» **Problem to solve**
Go through the material below and copy each line where the word "wrist" appears.

══ Task data

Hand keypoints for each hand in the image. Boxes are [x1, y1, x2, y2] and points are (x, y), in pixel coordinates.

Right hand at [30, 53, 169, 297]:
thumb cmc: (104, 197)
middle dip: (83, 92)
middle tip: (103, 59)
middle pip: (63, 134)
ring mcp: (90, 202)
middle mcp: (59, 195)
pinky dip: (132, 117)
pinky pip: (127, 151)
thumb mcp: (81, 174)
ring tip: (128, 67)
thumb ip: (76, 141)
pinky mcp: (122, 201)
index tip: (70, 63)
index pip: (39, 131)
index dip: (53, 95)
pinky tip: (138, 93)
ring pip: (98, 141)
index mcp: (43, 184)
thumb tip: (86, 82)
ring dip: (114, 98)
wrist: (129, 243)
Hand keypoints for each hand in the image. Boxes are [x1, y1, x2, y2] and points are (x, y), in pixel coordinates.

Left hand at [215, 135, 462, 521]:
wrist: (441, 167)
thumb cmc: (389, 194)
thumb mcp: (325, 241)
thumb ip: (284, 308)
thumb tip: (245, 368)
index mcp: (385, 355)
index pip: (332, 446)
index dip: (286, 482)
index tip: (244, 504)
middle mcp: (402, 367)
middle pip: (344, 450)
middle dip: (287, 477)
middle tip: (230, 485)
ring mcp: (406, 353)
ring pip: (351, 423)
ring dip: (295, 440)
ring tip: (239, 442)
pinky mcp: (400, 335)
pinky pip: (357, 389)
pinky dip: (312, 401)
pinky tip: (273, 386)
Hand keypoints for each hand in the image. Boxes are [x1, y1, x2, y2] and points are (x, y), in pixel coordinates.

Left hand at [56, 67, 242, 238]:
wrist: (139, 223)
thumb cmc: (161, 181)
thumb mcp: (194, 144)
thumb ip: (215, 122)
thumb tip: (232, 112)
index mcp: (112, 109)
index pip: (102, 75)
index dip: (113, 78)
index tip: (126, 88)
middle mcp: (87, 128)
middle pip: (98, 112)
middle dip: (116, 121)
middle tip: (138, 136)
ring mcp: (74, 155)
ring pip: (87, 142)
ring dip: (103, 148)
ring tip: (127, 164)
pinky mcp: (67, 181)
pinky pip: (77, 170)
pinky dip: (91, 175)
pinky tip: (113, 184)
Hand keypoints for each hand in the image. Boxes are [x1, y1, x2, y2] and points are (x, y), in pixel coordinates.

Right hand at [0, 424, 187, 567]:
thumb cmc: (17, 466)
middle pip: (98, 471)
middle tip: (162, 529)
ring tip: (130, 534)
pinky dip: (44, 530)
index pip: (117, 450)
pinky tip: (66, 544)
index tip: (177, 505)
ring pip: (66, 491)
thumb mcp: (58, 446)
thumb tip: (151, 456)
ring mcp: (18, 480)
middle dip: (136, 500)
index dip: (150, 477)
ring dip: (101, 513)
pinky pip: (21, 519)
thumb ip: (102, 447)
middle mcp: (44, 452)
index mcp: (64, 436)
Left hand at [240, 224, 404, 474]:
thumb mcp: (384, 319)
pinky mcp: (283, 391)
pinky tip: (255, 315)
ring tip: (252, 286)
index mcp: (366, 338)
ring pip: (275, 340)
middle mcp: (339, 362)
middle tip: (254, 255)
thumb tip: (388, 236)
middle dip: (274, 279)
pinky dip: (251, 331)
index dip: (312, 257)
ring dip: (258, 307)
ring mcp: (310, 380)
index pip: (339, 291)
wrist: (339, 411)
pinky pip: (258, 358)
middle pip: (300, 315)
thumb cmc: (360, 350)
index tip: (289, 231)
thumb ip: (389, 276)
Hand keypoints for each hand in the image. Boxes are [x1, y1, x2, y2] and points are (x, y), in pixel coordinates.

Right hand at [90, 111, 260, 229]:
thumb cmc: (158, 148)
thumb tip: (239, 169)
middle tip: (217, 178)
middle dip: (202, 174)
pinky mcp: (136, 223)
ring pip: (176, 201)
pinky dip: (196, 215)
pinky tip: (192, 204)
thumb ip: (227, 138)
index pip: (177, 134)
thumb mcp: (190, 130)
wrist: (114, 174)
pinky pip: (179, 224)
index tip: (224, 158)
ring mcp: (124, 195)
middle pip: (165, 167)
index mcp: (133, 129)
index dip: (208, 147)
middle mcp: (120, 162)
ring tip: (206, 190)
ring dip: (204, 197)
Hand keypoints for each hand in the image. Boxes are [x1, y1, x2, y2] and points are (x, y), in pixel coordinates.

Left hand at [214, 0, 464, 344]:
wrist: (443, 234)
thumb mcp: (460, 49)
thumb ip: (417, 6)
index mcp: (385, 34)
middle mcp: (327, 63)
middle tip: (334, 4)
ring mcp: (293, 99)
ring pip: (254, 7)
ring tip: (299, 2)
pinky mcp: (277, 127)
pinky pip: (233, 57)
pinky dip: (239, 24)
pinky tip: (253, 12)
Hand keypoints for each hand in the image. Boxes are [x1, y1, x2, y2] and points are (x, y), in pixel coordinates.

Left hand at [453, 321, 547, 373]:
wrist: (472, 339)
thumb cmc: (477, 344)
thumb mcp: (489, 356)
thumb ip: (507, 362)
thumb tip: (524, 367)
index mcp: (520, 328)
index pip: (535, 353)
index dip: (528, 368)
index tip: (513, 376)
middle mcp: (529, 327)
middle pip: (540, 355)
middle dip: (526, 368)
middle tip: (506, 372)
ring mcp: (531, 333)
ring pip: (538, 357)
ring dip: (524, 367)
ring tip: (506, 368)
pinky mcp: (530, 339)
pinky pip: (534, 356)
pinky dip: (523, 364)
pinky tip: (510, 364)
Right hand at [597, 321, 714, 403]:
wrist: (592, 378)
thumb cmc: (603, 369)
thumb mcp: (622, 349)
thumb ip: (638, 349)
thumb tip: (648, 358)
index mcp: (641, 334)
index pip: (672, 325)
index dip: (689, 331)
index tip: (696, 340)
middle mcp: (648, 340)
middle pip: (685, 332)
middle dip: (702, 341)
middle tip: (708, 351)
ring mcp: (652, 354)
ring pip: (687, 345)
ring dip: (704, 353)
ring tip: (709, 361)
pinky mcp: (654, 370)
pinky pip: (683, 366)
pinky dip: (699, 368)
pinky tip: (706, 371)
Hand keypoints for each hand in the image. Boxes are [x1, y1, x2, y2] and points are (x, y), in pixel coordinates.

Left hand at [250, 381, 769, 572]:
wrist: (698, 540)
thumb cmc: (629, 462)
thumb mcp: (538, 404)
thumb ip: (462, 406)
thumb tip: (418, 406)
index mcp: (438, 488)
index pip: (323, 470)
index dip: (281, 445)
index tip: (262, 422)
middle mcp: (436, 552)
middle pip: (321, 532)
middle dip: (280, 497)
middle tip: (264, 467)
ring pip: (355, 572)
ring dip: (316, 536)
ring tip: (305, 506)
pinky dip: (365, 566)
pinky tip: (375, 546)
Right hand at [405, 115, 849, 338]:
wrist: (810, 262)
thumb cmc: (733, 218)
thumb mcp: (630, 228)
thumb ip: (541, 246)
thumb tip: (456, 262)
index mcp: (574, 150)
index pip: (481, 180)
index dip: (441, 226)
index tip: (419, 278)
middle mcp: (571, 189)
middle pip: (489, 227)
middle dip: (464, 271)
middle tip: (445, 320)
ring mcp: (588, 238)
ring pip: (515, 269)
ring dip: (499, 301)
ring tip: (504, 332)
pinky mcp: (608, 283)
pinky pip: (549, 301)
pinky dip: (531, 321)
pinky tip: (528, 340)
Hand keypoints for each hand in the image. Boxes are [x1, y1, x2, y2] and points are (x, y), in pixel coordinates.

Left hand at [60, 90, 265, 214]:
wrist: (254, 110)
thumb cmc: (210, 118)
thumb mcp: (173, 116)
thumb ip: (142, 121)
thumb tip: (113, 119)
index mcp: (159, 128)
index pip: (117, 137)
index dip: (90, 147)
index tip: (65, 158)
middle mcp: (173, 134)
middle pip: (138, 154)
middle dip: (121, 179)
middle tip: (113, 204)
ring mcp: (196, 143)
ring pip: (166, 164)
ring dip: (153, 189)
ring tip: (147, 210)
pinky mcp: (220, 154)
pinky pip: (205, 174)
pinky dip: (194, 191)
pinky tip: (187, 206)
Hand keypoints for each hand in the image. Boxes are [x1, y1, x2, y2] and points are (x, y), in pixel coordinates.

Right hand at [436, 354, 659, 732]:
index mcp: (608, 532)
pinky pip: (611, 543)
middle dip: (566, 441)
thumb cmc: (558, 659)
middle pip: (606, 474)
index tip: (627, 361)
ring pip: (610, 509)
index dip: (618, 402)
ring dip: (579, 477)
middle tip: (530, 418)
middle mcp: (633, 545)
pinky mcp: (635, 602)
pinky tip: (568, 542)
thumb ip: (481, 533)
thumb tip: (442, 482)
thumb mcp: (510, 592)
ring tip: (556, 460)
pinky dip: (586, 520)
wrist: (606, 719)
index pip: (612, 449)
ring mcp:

════

» **Response to this exercise**
wrist: (129, 243)
wrist: (441, 167)
wrist: (139, 223)
wrist: (339, 411)
wrist: (114, 174)
wrist: (443, 234)
wrist: (472, 339)
wrist: (592, 378)
wrist: (698, 540)
wrist: (810, 262)
wrist: (254, 110)
wrist: (606, 719)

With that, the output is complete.